**ABOUT THIS EXERCISE**. From the entries below, list each line with "Ensure".

= Beginning of Section =

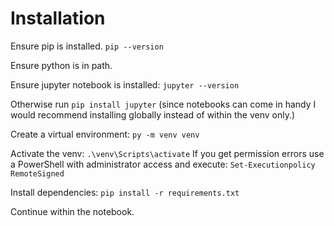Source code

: # Installation #

Ensure pip is installed.
`pip --version`

Ensure python is in path.

Ensure jupyter notebook is installed:
`jupyter --version`

Otherwise run `pip install jupyter` (since notebooks can come in handy I would recommend installing globally instead of within the venv only.)

Create a virtual environment:
`py -m venv venv` 

Activate the venv:
`.\venv\Scripts\activate`
If you get permission errors use a PowerShell with administrator access and execute:
`Set-Executionpolicy RemoteSigned`

Install dependencies: 
`pip install -r requirements.txt`

Continue within the notebook.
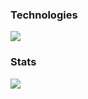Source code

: ### Technologies
![](https://skillicons.dev/icons?i=js,ts,css,py,java,cpp,react,nodejs,git,bots,figma,cloudflare,vercel,github)

### Stats
![](https://github-readme-stats.vercel.app/api?username=blaisewf&show_icons=true&theme=dark#gh-dark-mode-only)
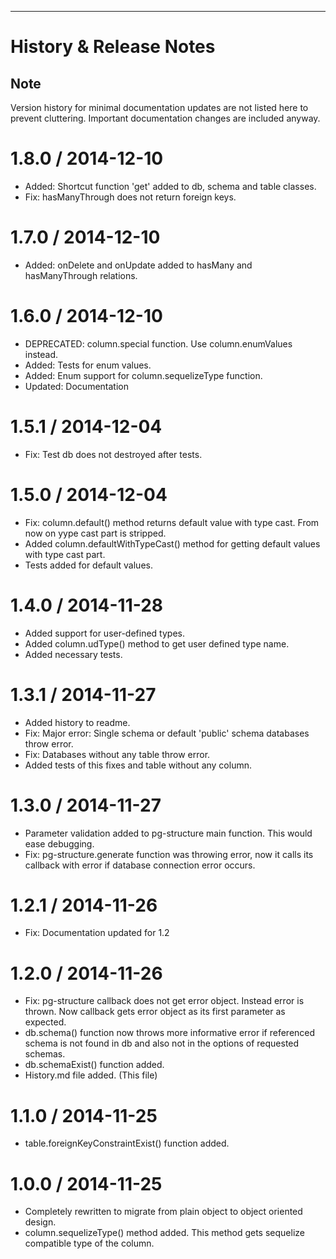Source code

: 
---------------------------------------

<a name="History"></a>
History & Release Notes
=======================

Note
----
Version history for minimal documentation updates are not listed here to prevent cluttering.
Important documentation changes are included anyway.

1.8.0 / 2014-12-10
==================
* Added: Shortcut function 'get' added to db, schema and table classes.
* Fix: hasManyThrough does not return foreign keys.


1.7.0 / 2014-12-10
==================
* Added: onDelete and onUpdate added to hasMany and hasManyThrough relations.

1.6.0 / 2014-12-10
==================
* DEPRECATED: column.special function. Use column.enumValues instead.
* Added: Tests for enum values.
* Added: Enum support for column.sequelizeType function.
* Updated: Documentation

1.5.1 / 2014-12-04
==================
* Fix: Test db does not destroyed after tests.

1.5.0 / 2014-12-04
==================
* Fix: column.default() method returns default value with type cast. From now on yype cast part is stripped.
* Added column.defaultWithTypeCast() method for getting default values with type cast part.
* Tests added for default values.

1.4.0 / 2014-11-28
==================
* Added support for user-defined types.
* Added column.udType() method to get user defined type name.
* Added necessary tests.

1.3.1 / 2014-11-27
==================
* Added history to readme.
* Fix: Major error: Single schema or default 'public' schema databases throw error.
* Fix: Databases without any table throw error.
* Added tests of this fixes and table without any column.


1.3.0 / 2014-11-27
==================
* Parameter validation added to pg-structure main function. This would ease debugging.
* Fix: pg-structure.generate function was throwing error, now it calls its callback with error
if database connection error occurs.

1.2.1 / 2014-11-26
==================
* Fix: Documentation updated for 1.2

1.2.0 / 2014-11-26
==================
* Fix: pg-structure callback does not get error object. Instead error is thrown. Now callback gets error object as its first parameter as expected.
* db.schema() function now throws more informative error if referenced schema is not found in db and also not in the options of requested schemas.
* db.schemaExist() function added.
* History.md file added. (This file)

1.1.0 / 2014-11-25
==================
* table.foreignKeyConstraintExist() function added.

1.0.0 / 2014-11-25
==================
* Completely rewritten to migrate from plain object to object oriented design.
* column.sequelizeType() method added. This method gets sequelize compatible type of the column.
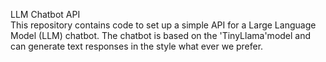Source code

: LLM Chatbot API  
This repository contains code to set up a simple API for a Large Language Model (LLM) chatbot. The chatbot is based on the 'TinyLlama'model and can generate text responses in the style what ever we prefer.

= End of Section =

**FINAL ANSWER**.
Ensure pip is installed.
Ensure python is in path.
Ensure jupyter notebook is installed:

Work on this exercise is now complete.